It seems the weather gods hate a black tie gala—every time I see such an event approaching on my calendar the skies invariably open up, dropping some lovely form of water all over the city and its ballgown and tuxedo-clad inhabitants (I would bet money it snows on March 10th, the date of the upcoming Frick Collection Young Fellows Ball). So naturally it was pouring Thursday night when I headed to the Museum of the City of New York’s 25th annual Winter Ball at the Plaza hotel, this year sponsored by Oscar de la Renta and 1stdibs.
After spending the car ride cursing my luck, praying my sheer dress didn’t become downright pornographic thanks to a few stray drops and wondering why exactly I go to these things in the first place, I entered the Plaza’s Palm Court and had my answer: once again, this annual party, the unofficial kick-off to the spring benefit season, had coaxed every social in town out of their comfy apartments to sip champagne and dine on filet mignon. Joanne de Guardiola, Celerie Kemble, Shafi Roepers, Allison Aston, Hilary Dick, Coralie Charriol and Dennis Paul, Gillian Miniter, Helen Schifter and Alexandra Lebenthal tried to navigate the jam-packed space to catch up with acquaintances. The LA-based Heather Mnuchin, one of the event’s chairman, had flown in from the West Coast that morning for the event and was leaving the next day.
Event chairs Phoebe Gubelmann, Calvert Moore, Mark Gilbertson, Allison Rockefeller, Andrew Roosevelt, Shafi Roepers and Burwell Schorr
“I grew up with [co-chairman] Mark [Gilbertson], so I have to come,” she explained between trading Oscar weekend tips with Jamie Tisch (“Bryan’s is the best” said Tisch, referring to Bryan Lourd’s annual party). “It’s a nice little trip. It’s nice to be flying without my kids.”
Some who had traveled blocks instead of miles seemed less certain of their reasons for attending.
“This is the point in the evening when we all wonder what we’re doing here,” remarked one lady as she surveyed the crush.
The answer? Mark Gilbertson, the museum’s unrelenting charitable champion, known for both his dedication to the cause and his intolerance for no-show’s.
“You can show a plane ticket, a doctor’s note, it doesn’t matter,” quipped Debbie Bancroft, while nearby a lady introduced herself to Prince Dimitri of Yugoslavia.
“We haven’t met, but I see you at the gym all the time,” she said as the Prince smiled politely.
Soon, men walking around clanging chimes were announcing dinner, as guests reluctantly left their posts at the bar to head up two flights of stairs to a room full of long tables decorated with tulips.

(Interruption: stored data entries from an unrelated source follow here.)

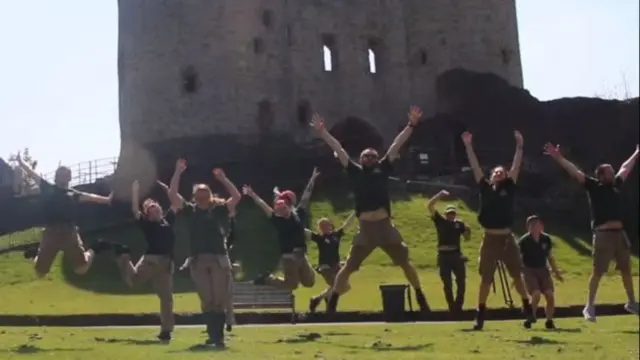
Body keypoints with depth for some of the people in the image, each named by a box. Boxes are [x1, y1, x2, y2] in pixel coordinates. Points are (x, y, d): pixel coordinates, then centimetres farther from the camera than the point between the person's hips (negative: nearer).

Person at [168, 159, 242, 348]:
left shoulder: (219, 209, 9)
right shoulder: (190, 210, 12)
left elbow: (237, 196, -3)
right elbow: (172, 194, 4)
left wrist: (223, 178, -5)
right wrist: (178, 172, 0)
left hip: (219, 259, -1)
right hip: (198, 261, 1)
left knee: (220, 300, -4)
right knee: (206, 301, 1)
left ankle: (219, 336, 1)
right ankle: (212, 335, 8)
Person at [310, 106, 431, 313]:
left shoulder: (383, 169, 10)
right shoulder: (355, 172, 10)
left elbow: (396, 146, 8)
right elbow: (339, 150, 10)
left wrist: (411, 125, 6)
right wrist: (322, 132, 9)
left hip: (385, 226, 1)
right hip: (366, 228, -1)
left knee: (405, 262, 9)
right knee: (348, 267, 3)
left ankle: (420, 297, 21)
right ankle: (332, 301, 10)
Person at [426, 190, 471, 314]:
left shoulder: (459, 223, 8)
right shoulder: (440, 221, 4)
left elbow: (467, 238, 13)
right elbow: (429, 206, -3)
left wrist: (468, 231, -9)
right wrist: (439, 195, -9)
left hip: (456, 254, 2)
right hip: (443, 255, -2)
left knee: (461, 281, -1)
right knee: (447, 284, 3)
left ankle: (458, 306, 12)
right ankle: (452, 307, 11)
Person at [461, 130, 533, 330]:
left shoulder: (509, 188, 6)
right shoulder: (485, 189, 6)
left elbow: (516, 167, 2)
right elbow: (475, 168, 3)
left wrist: (519, 146, -2)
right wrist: (468, 146, -1)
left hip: (507, 239, 0)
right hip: (490, 239, 0)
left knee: (516, 275, 6)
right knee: (486, 279, 3)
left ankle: (526, 305, 24)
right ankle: (480, 313, 9)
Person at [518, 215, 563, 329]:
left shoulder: (546, 239, -1)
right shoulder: (524, 241, -13)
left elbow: (550, 256, 13)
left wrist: (556, 271, 14)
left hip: (542, 270, 4)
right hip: (528, 271, -4)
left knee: (550, 295, -12)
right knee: (536, 294, -23)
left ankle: (549, 321, 4)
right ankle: (531, 318, 0)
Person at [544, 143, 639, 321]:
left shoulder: (616, 185, 16)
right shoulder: (594, 186, 0)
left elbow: (625, 168, 31)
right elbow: (575, 172, -7)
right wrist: (558, 158, -14)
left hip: (620, 233, 6)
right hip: (603, 234, -6)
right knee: (597, 271, -3)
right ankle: (590, 306, 3)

“I’m first at my table, my hostess hasn’t even seated it yet,” said a slightly lost-looking Douglas Hannant. “I’m very obedient. I always go when they ring the bell. I like to keep things moving.”
So, apparently, does Gilbertson, who gave a speech early on, Caesar-style from a balcony perch overlooking the dinner tables.
“It's not like I'm power hungry. I'm the aging chairman. This is the most money we ever raised. We raised almost half a million dollars,” he said, “I think the great strength of this party is it's not a celebrity party, it's a social party, but it's a lot of friends. It's a party where you see a lot of friends.” His fellow chairman helped choose the evening’s prizewinners with the help of a computer—lots included a trip to the One & Only Ocean Club on Paradise Island and tickets to Oscar de la Renta’s next fashion show—before Gilbertson ended his remarks with a stern decree. “Please dance so we can justify this big dance floor. Because otherwise, we could have sold more tickets.”
From left: Coralie Charriol Paul, Celerie Kemble
After the meal, most obliged to the sound of Lady Gaga and Ke$ha reverberating through the room.
“It’s all the 50 year-olds on the dance floor,” said one younger girl as she headed out well before midnight and back into the rain.